A Brooklyn Heights Key Food that has been repeatedly accused of changing the “sell by” date on meat is off the hook this week after the state revealed that the relabeling practice is completely legal.
The Atlantic Avenue market was under state scrutiny last month after customer Marie Viljoen took pictures of a spoiled D’Artagnan chicken, which appeared to have a new “sell by” date placed over the 11-day-old original. The store has been smacked with some serious food safety violations over the past few months, but the state now says that there’s no problem.
“ ‘Sell by’ dates are nothing but a tool for store managers,” said Jessica Ziehm, spokeswoman for the Department of Agriculture and Markets that inspected the Key Food after Viljoen’s claims. “It’s not illegal to re-date or re-package, though they’re still required to sell safe, wholesome products. We went there and found no problems.”
Ziehm said the department followed up on Viljoen’s May 13 claim mainly because her chicken had spoiled — but inspectors couldn’t find any “critical deficiencies” in the store’s practices at that time.
That said, reports obtained by The Brooklyn Paper revealed that this particular Key Food walked a thin line last month after inspectors found back-to-back food deficiencies of the worst grade. In April, inspectors found a significant “buildup of old encrusted meat residues on food contact surfaces,” and in May, they found flies in the basement kitchen — problems that were resolved in front of inspectors.

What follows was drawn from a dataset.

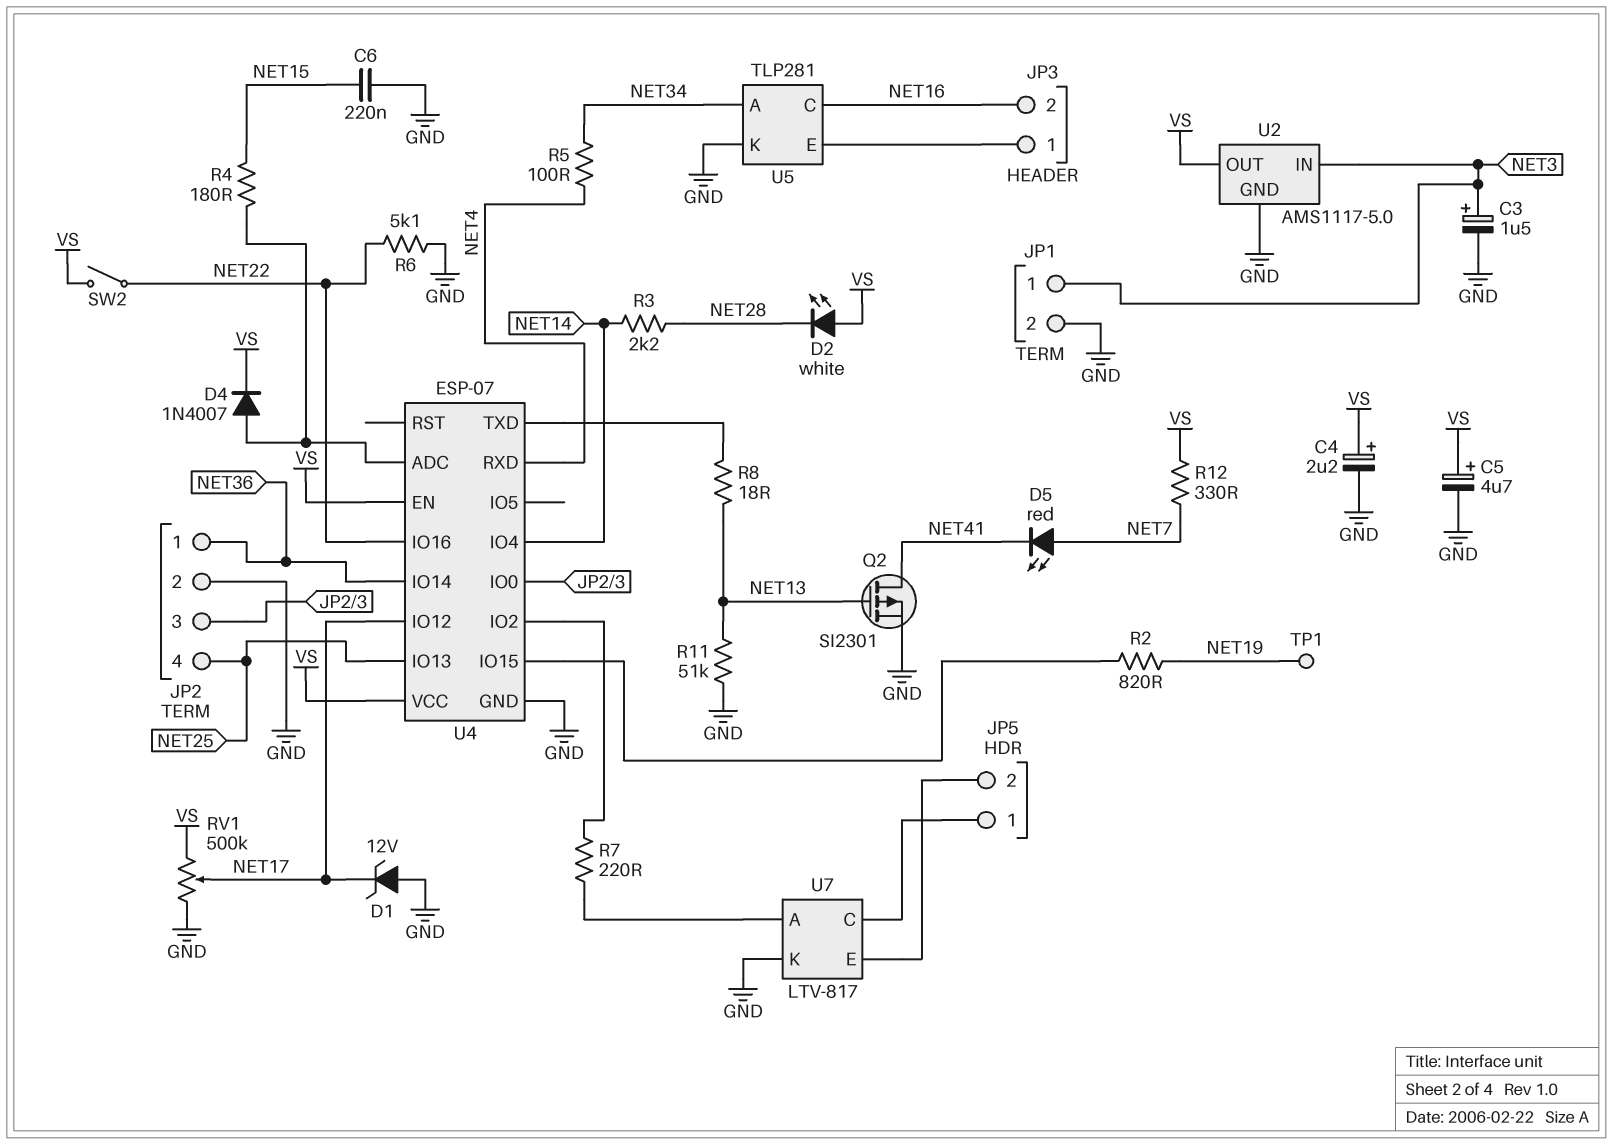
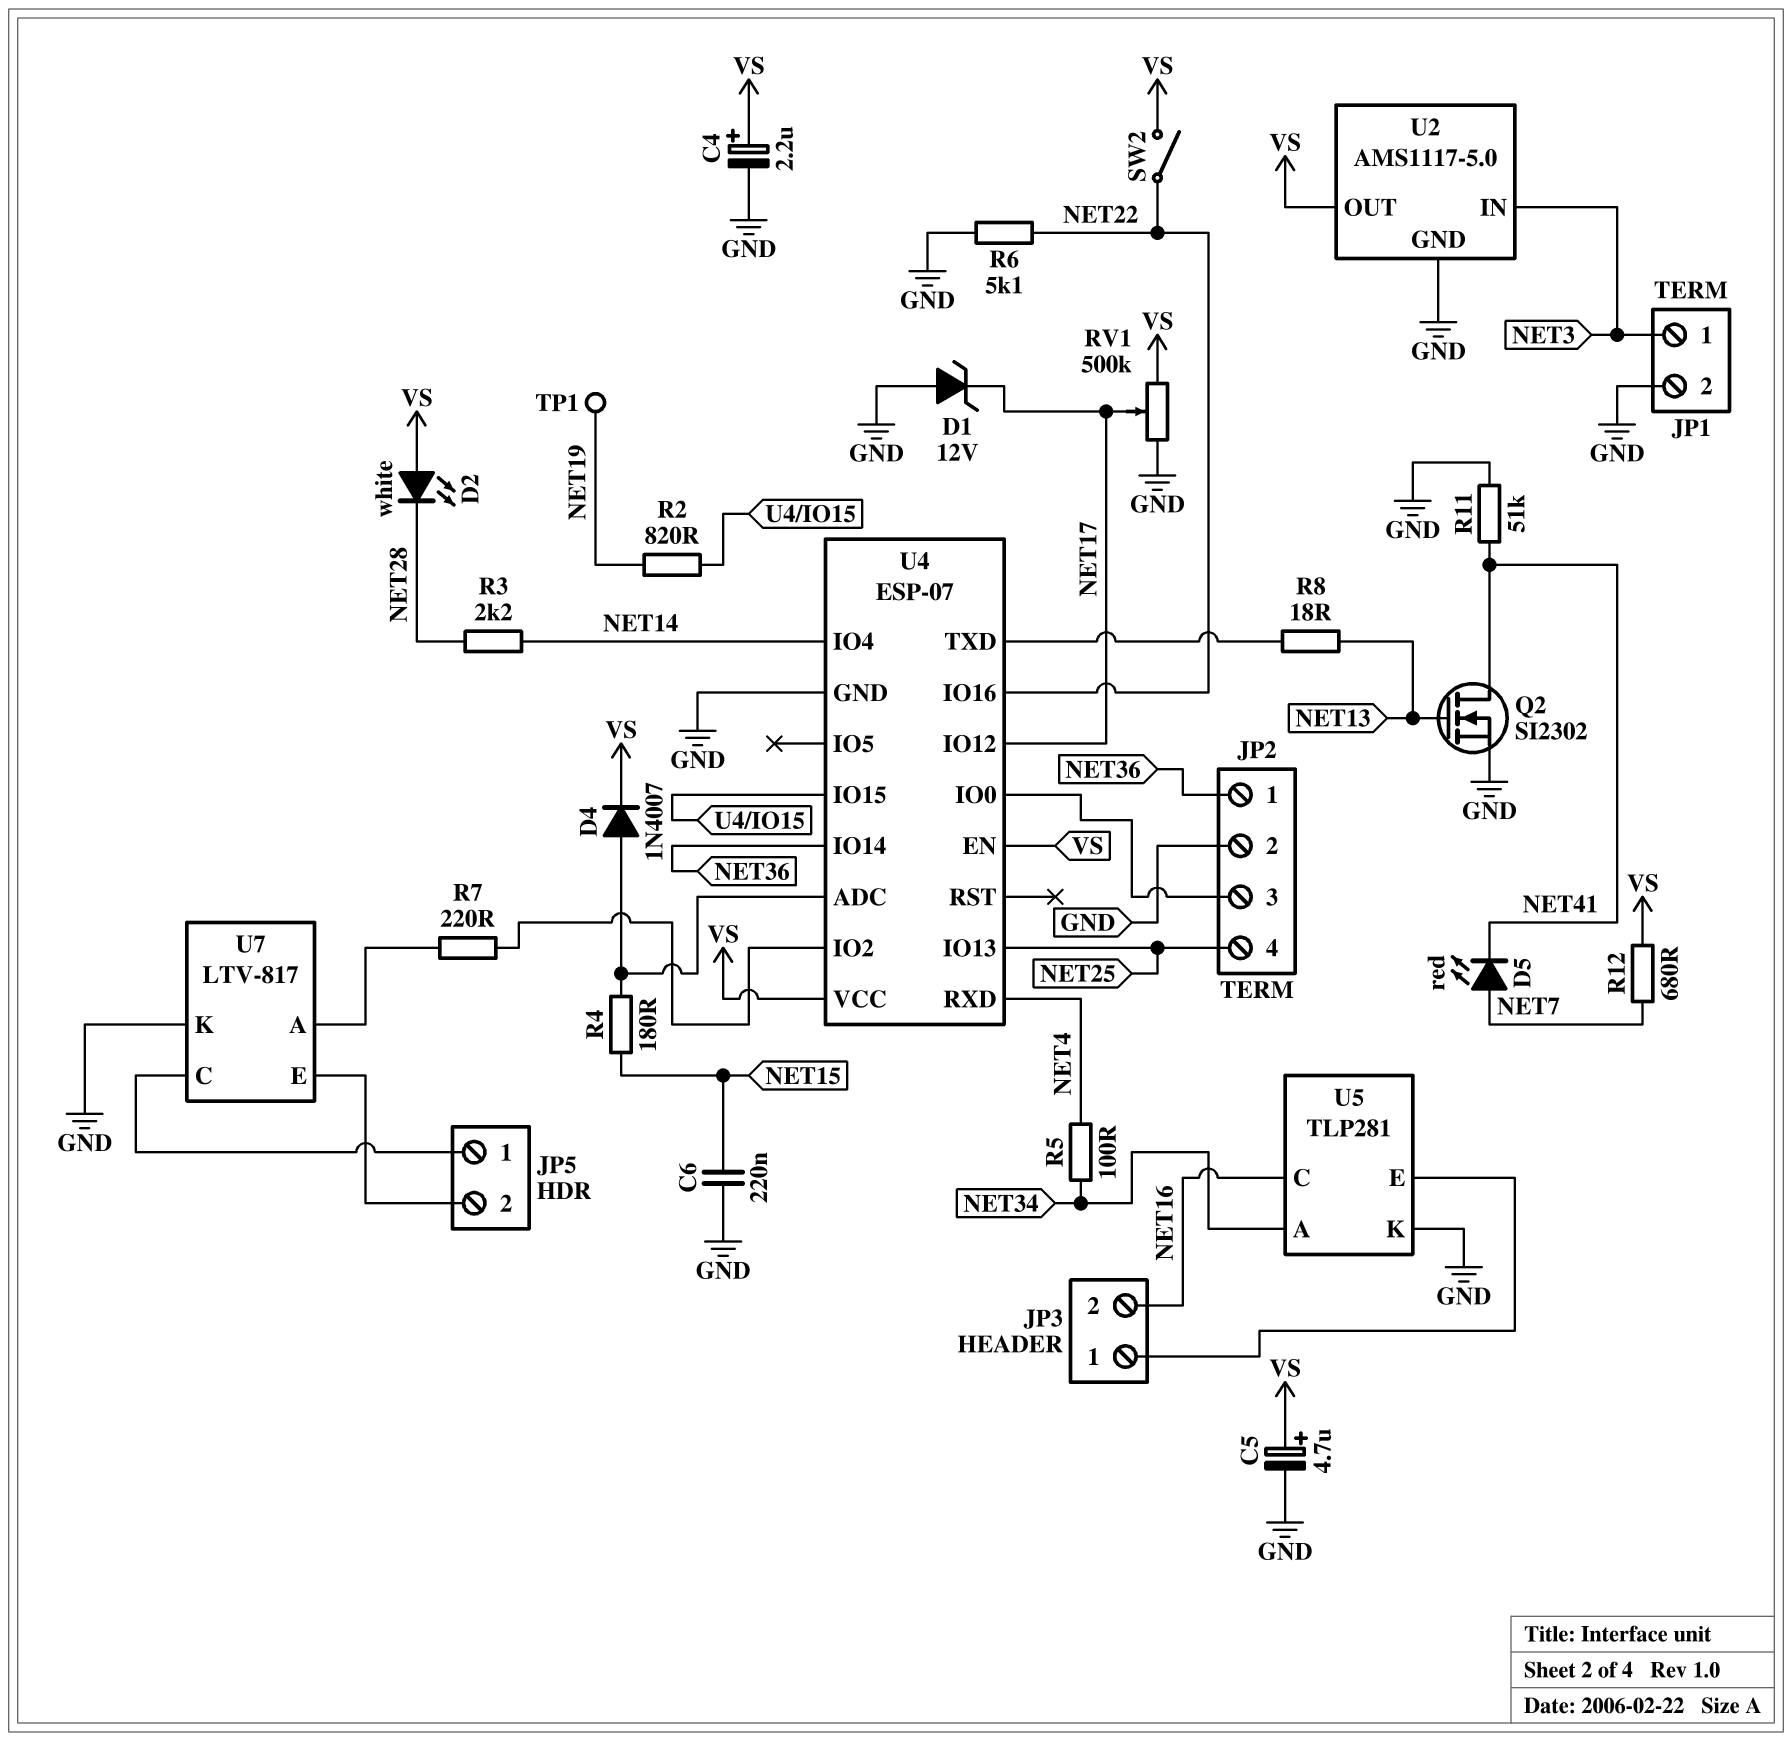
C3: 1.5uF (plus NET3, minus GND) -> none
Q2: PMOS SI2301 (G NET13, D NET41, S GND) -> NMOS SI2302 (G NET13, D NET41, S GND)
R11: 51k (GND, NET13) -> 51k (GND, NET41)
R12: 330 (NET7, VS) -> 680 (NET7, VS)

If the Key Food had failed a third inspection on May 13, its license could have been revoked, Ziehm said.
Viljoen isn’t the only one complaining. On Monday, after the Cobble Hill Blog reprinted our original story, a commenter provided a shocking picture of a package of meat labeled “octopus” that clearly contained some octopus, but mostly imitation crab.
Still, the store is exonerated in the eyes of the state, at least until the next inspection. A manager who asked not to be named denied having ever tampering with the labels — though he extended an apology to Viljoen.
“We want our customers coming back,” the employee said. “We want to do a service to this community.”
He even offered Viljoen a free chicken, but she won’t accept, saying that the store’s previous complaints and inspection failures are telling.
“I read labels because I want to know what I’m eating — I think this is a systematic problem,” Viljoen said. “[The workers] seem to do whatever they can get away with. I won’t shop there anymore, based on principle.”